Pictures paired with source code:
★ ★ ★ ★
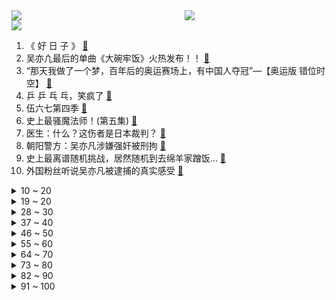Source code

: <div >
	<a style="float:left;width:55%;" href = "https://github.com/anuraghazra/github-readme-stats">
	 <img src = "https://github-readme-stats.vercel.app/api?username=iuuuuuaena&theme=buefy&show_icons=true"/>
	</a>
	<a  style="float:right;width:45%" href = "https://github.com/anuraghazra/github-readme-stats">
	 <img  src="https://github-readme-stats.vercel.app/api/top-langs/?username=anuraghazra&layout=compact"/>
	</a>
	</div>

[![](https://img.shields.io/badge/jxd-@jxdgogogo.xyz-yellowgreen.svg)](https://www.jxdgogogo.xyz)<br>
1. 《 好 日 子 》 [:link:](//www.bilibili.com/video/BV1Yh411q7ds) <br>
2. 吴亦凣最后的单曲《大碗牢饭》火热发布！！ [:link:](//www.bilibili.com/video/BV1kq4y1p7Ad) <br>
3. “那天我做了一个梦，百年后的奥运赛场上，有中国人夺冠”—【奥运版 错位时空】 [:link:](//www.bilibili.com/video/BV1B64y1B7pT) <br>
4. 乒 乒 乓 乓，笑疯了 [:link:](//www.bilibili.com/video/BV1qX4y1c7eN) <br>
5. 伍六七第四季 [:link:](//www.bilibili.com/video/BV1V44y117NQ) <br>
6. 史上最骚魔法师！(第五集) [:link:](//www.bilibili.com/video/BV1RA411A7TV) <br>
7. 医生：什么？这伤者是日本裁判？ [:link:](//www.bilibili.com/video/BV1Vq4y197X8) <br>
8. 朝阳警方：吴亦凡涉嫌强奸被刑拘 [:link:](//www.bilibili.com/video/BV1ff4y1G7zT) <br>
9. 史上最离谱随机挑战，居然随机到去绵羊家蹭饭... [:link:](//www.bilibili.com/video/BV1664y1W7zS) <br>
10. 外国粉丝听说吴亦凡被逮捕的真实感受 [:link:](//www.bilibili.com/video/BV1hy4y157FD) <br>
<details>
<summary>10 ~ 20</summary>

11. 原 神 之 友(第二期) [:link:](//www.bilibili.com/video/BV1Dq4y1D7ip) <br>
12. 看完七月新番，吓得我当场打开了剪辑软件！【泛式】 [:link:](//www.bilibili.com/video/BV1G3411r7en) <br>
13. 听君一席话，如听一席话 [:link:](//www.bilibili.com/video/BV1d64y1x7wy) <br>
14. 《 言 出 必 刑  》 [:link:](//www.bilibili.com/video/BV1Hv411J7JM) <br>
15. 靴子落地，吴亦凡被抓了！ [:link:](//www.bilibili.com/video/BV1QQ4y1f7qS) <br>
16. 实锤！欧洲新冠病毒由德堡流出 [:link:](//www.bilibili.com/video/BV1ay4y1j7Es) <br>
17. 鉴刑网络热门吴亦凡粉丝迷惑言论【凡老师】 [:link:](//www.bilibili.com/video/BV1Fh411674u) <br>
18. 全员喜剧人 [:link:](//www.bilibili.com/video/BV1eQ4y1f7we) <br>
19. 中国代表团：我是来揍你的｜高燃踩点 [:link:](//www.bilibili.com/video/BV18o4y1S7gP) <br>
</details>
<details>
<summary>19 ~ 20</summary>

20. 《文 明 观 猴》：ta们还在深情等待。 [:link:](//www.bilibili.com/video/BV1wh41167Er) <br>
21. 史上最离谱奥运会 ！！没救了... [:link:](//www.bilibili.com/video/BV1BQ4y1f7Y4) <br>
22. 《斗帝主》一场毁天灭地的决斗！ [:link:](//www.bilibili.com/video/BV1Fo4y1S7hx) <br>
23. 杀疯了！这就是国家队的美貌吗？ [:link:](//www.bilibili.com/video/BV1uU4y1H7wL) <br>
24. 开幕式为什么low，导演爆真相了，预算165亿到手只有10亿 [:link:](//www.bilibili.com/video/BV1M44y117EE) <br>
25. 【散人】国产民俗恐怖《纸嫁衣2》 一生一世不分离（完结共4P） [:link:](//www.bilibili.com/video/BV18U4y1J7NS) <br>
26. 18岁，200天，造了个机器人。 [:link:](//www.bilibili.com/video/BV1s44y1173e) <br>
27. 吴亦凡粉丝去公安局探望了…… [:link:](//www.bilibili.com/video/BV1bo4y1S7Sr) <br>
28. 【STN快报第五季48】恶灵恶灵东京奥运会 [:link:](//www.bilibili.com/video/BV1y44y117mH) <br>
</details>
<details>
<summary>28 ~ 30</summary>

29. 刘华强不负众望拿下金牌！ [:link:](//www.bilibili.com/video/BV1QL411n7jB) <br>
30. 华农兄弟：场地到期了，把能用的东西收拾一下，搬老家去 [:link:](//www.bilibili.com/video/BV1m341167yX) <br>
31. 打破2021最恶心爱情片纪录！《盛夏未来》比《你的婚礼》更催吐 [:link:](//www.bilibili.com/video/BV1Sf4y1G7rG) <br>
32. 小魔王虐哭伊藤美诚，东京奥运会阴间裁判没辙了？网友：日本国辱！ [:link:](//www.bilibili.com/video/BV1ff4y157n9) <br>
33. 李云龙爱上小护士？光棍教人追女孩！《亮剑》P8 [:link:](//www.bilibili.com/video/BV16y4y157kt) <br>
34. 【痛不欲生!】我成功纠正了31年的扁平足!(含自救方案) [:link:](//www.bilibili.com/video/BV1CM4y1N7NC) <br>
35. “魔法”可不是凭空产生的，你需要付出代价！以灵魂之名，向神决战！ [:link:](//www.bilibili.com/video/BV1Zg41177v6) <br>
36. 课本里这位中国诗人征服日本文坛几百年，天皇都是他粉丝！ [:link:](//www.bilibili.com/video/BV1io4y1Q7VZ) <br>
37. 输了就滚蛋！ 下一个是谁？ [:link:](//www.bilibili.com/video/BV1zg411777p) <br>
</details>
<details>
<summary>37 ~ 40</summary>

38. “当你那些欲望满足的时候，你真的能够快乐吗？” [:link:](//www.bilibili.com/video/BV1F64y147oD) <br>
39. 【桥本大辉】裁 判 说 我 没 出 界 [:link:](//www.bilibili.com/video/BV1SV411p79a) <br>
40. 《乒乒乓乓 天下无双》全11季（分p） [:link:](//www.bilibili.com/video/BV1if4y157fd) <br>
41. 吴亦凡，被抓了，哈哈哈哈哈哈哈 [:link:](//www.bilibili.com/video/BV1rh411z7GY) <br>
42. 【川普】只想再为你们舞一曲 - Dance Monkey【演奏鬼才Ziikos】 [:link:](//www.bilibili.com/video/BV1bw411R7bY) <br>
43. 【鬼畜剧】甜蜜蜜 [:link:](//www.bilibili.com/video/BV1Ao4y1S7pu) <br>
44. “你” [:link:](//www.bilibili.com/video/BV1fh411B7oZ) <br>
45. 《  ⚡️ 大  碗  牢  面 ⚡️ 》 [:link:](//www.bilibili.com/video/BV1Mv411J7Aq) <br>
46. CDC密档告诉世界：去德特里克堡，找回新冠起源的真相！ [:link:](//www.bilibili.com/video/BV1s44y117yF) <br>
</details>
<details>
<summary>46 ~ 50</summary>

47. 勇 敢 客 服，不 怕 困 难 [:link:](//www.bilibili.com/video/BV1oP4y1s7Ub) <br>
48. 《可露希尔的秘密档案》08话：重要设施发电站！ [:link:](//www.bilibili.com/video/BV1ug41177sb) <br>
49. 北京2022年冬奥会场馆建设速览 [:link:](//www.bilibili.com/video/BV1v54y177Ug) <br>
50. 这爱情故事，激动得我学了7天动画把他们画下来了 [:link:](//www.bilibili.com/video/BV1uU4y1J7qj) <br>
51. 这一天天的，总是那么突然 [:link:](//www.bilibili.com/video/BV15f4y1L7Bb) <br>
52. 一天不洗我就浑身难受！ [:link:](//www.bilibili.com/video/BV1eQ4y1f71M) <br>
53. 《 只 要 是 日 语 就 画 风 突 变 》 [:link:](//www.bilibili.com/video/BV13q4y197uf) <br>
54. 【寸土不让】八一建军节，我们有话要说（chang）！ [:link:](//www.bilibili.com/video/BV1pq4y1p7G9) <br>
55. 这  是  迪  士  尼  在  逃  艾  莎  公  主？！ [:link:](//www.bilibili.com/video/BV1C44y117Bp) <br>
</details>
<details>
<summary>55 ~ 60</summary>

56. 爱情片，那必须得死一个！ [:link:](//www.bilibili.com/video/BV12L411J7qT) <br>
57. 我爸把厕所管理的很有秩序 [:link:](//www.bilibili.com/video/BV1mA411A7DR) <br>
58. wyf：爷爷的低保吃绝户 [:link:](//www.bilibili.com/video/BV1fU4y1E7L4) <br>
59. “东 京 欢 迎 你” [:link:](//www.bilibili.com/video/BV1bM4y1N7dg) <br>
60. 女 排 自 由 人 预 定 : 许 昕（10分钟集锦，全程高能） [:link:](//www.bilibili.com/video/BV1Eb4y1z7uK) <br>
61. 【时代少年团】“朱雀”造句游戏 [:link:](//www.bilibili.com/video/BV1W64y1B7DR) <br>
62. ⚡电 鳗 越 狱 记⚡ [:link:](//www.bilibili.com/video/BV11g41177E2) <br>
63. 吃火鸡面后不吸嘴挑战！！！！ [:link:](//www.bilibili.com/video/BV13A411P7mi) <br>
64. 吴亦凡涉嫌强奸多名女性被刑拘，我国将如何对他定罪量刑 [:link:](//www.bilibili.com/video/BV1JP4y1x7bY) <br>
</details>
<details>
<summary>64 ~ 70</summary>

65. 世界首款东方主题开放世界游戏《幻想乡世界》初宣PV [:link:](//www.bilibili.com/video/BV1wb4y1z77m) <br>
66. 杀人还要诛心？是不是骂的有点过了啊？ [:link:](//www.bilibili.com/video/BV18b4y1z7vi) <br>
67. 《 我 们 俩 》 [:link:](//www.bilibili.com/video/BV1sw411R79m) <br>
68. 当年火遍网吧的射怪物游戏，真结局到底是什么？？ [:link:](//www.bilibili.com/video/BV1zb4y1r7Qv) <br>
69. 你那是想看奥运会吗？我都不好意思点破你！ [:link:](//www.bilibili.com/video/BV15o4y1Q7HF) <br>
70. 吴亦凡刑拘笑话 [:link:](//www.bilibili.com/video/BV1gq4y1n7su) <br>
71. 被 拿 捏 了 [:link:](//www.bilibili.com/video/BV1TP4y1x7Zr) <br>
72. 评分6.0！开局拉胯！特利迦奥特曼到底出了什么问题？ [:link:](//www.bilibili.com/video/BV1wv411K7qX) <br>
73. 瓜保熟！用“西瓜”演奏《植物大战僵尸》BGM [:link:](//www.bilibili.com/video/BV14b4y1z7za) <br>
</details>
<details>
<summary>73 ~ 80</summary>

74. 日本媒体称水谷隼金银铜牌为大满贯 马龙：？  4-0横扫伊藤美诚，某媒体：爆冷 惜败！日本网友：中国乒乓的强度在异次元 [:link:](//www.bilibili.com/video/BV1W64y1x7Kz) <br>
75. 【原神】...卧槽 [:link:](//www.bilibili.com/video/BV1gA411P7L7) <br>
76. 【奥恰洛夫】当记者聊起马龙，他整个人傻笑哈哈！ [:link:](//www.bilibili.com/video/BV1jo4y1S7t7) <br>
77. 当玩家完成「主人的命令」后就会获得“奖励”!? [:link:](//www.bilibili.com/video/BV1Kg411E7gb) <br>
78. 水视频 [:link:](//www.bilibili.com/video/BV1nq4y1X7js) <br>
79. 给大家表演一下阿拉伯悍匪 [:link:](//www.bilibili.com/video/BV1H54y1J7YZ) <br>
80. 29岁，瞒着父母，终于给自己买了一个老破小。 [:link:](//www.bilibili.com/video/BV1RU4y1E79N) <br>
81. 深扒吴亦凡还做了什么 [:link:](//www.bilibili.com/video/BV17q4y1p7tN) <br>
82. 大瓜爆出！吴亦凡还涉毒，审理时哭诉：“我真的不知道，我就是第一次” [:link:](//www.bilibili.com/video/BV1z64y1W7jE) <br>
</details>
<details>
<summary>82 ~ 90</summary>

83. 智商税雪糕？这些超级离谱的雪糕真的可么？#第二弹！ [:link:](//www.bilibili.com/video/BV1gP4y1x7wq) <br>
84. 学 会 说 不 [:link:](//www.bilibili.com/video/BV1t44y117Uo) <br>
85. 如何用里奥斯击败卡修斯！ [:link:](//www.bilibili.com/video/BV1QM4y1N72M) <br>
86. 499克黄金 复原“电视堆”黄金面具 [:link:](//www.bilibili.com/video/BV18M4y1N7H9) <br>
87. 狸花猫与英短猫的小孩，从出生到拆家的80天。 [:link:](//www.bilibili.com/video/BV1XA411A7Qn) <br>
88. 【全明星】I Knew You Were Trouble - 鬼畜从未没落 [:link:](//www.bilibili.com/video/BV1Tq4y1p7EZ) <br>
89. 300w粉丝up主居然开这个车？视角姬的新车是。。。 [:link:](//www.bilibili.com/video/BV1FX4y1F78U) <br>
90. 靠谱盘点128：何去何从？IG时隔七年无缘季后赛，Kid：就是Theshy的问题！ [:link:](//www.bilibili.com/video/BV1144y117eg) <br>
91. 【特效乒乓球】张继科打爆水谷隼，小日子不过了！ [:link:](//www.bilibili.com/video/BV13A411P7e1) <br>
</details>
<details>
<summary>91 ~ 100</summary>

92. 【睡前消息308】废掉补习班，“教育黑市”繁荣怎么办？ [:link:](//www.bilibili.com/video/BV1U64y1B75k) <br>
93. 乒 乓 球 女 子 单 打 【东京奥运会】 [:link:](//www.bilibili.com/video/BV1uv411J7cH) <br>
94. 加油小仙翻唱《少年》——90后肾衰竭女生的自我救赎，我要成为一名合格的up主，唱歌赚钱 [:link:](//www.bilibili.com/video/BV1fL411J7pk) <br>
95. 当整个世界无法对你「造成伤害」!! [:link:](//www.bilibili.com/video/BV1UM4y1N7CV) <br>
96. 全网首发！μ版锤僵尸我居然无损通关了？！ [:link:](//www.bilibili.com/video/BV1Cf4y1G7j2) <br>
97. 【家庭合睦】被窝偷偷打游戏被发现！？ [:link:](//www.bilibili.com/video/BV15o4y1S7pR) <br>
98. 每个眼神都是戏！忍辱负重十几年，再次归来仍是王者《绝命毒师》第四季7-8 [:link:](//www.bilibili.com/video/BV1UA411A7Jg) <br>
99. “𝓘'𝓶 𝓳𝓾𝓼𝓽 𝓪 𝓚𝓲𝓭” [:link:](//www.bilibili.com/video/BV1Wv411J7N4) <br>
100. 新版本98k究极加强！栓狙强无敌！连狙大削弱！枪械测评十三赛季第一轮更新！ [:link:](//www.bilibili.com/video/BV1Ah41167gA) <br>
</details>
★ ★ ★ ★
#### [PROBLEM DESCRIPTION]
Rewrite the lines of the data starting with the line containing "11. 原 神 之 友(第二期)" and going on through the line containing "15. 靴子落地，吴亦凡被抓了！ [:link:](//www.bilibili.com/video/BV1QQ4y1f7qS)", putting "m.bilibili.com" wherever "www.bilibili.com" appears and leaving everything else unchanged. Give only those lines.

#### [ANSWER TO THIS EXERCISE]
11. 原 神 之 友(第二期) [:link:](//m.bilibili.com/video/BV1Dq4y1D7ip) <br>
12. 看完七月新番，吓得我当场打开了剪辑软件！【泛式】 [:link:](//m.bilibili.com/video/BV1G3411r7en) <br>
13. 听君一席话，如听一席话 [:link:](//m.bilibili.com/video/BV1d64y1x7wy) <br>
14. 《 言 出 必 刑  》 [:link:](//m.bilibili.com/video/BV1Hv411J7JM) <br>
15. 靴子落地，吴亦凡被抓了！ [:link:](//m.bilibili.com/video/BV1QQ4y1f7qS) <br>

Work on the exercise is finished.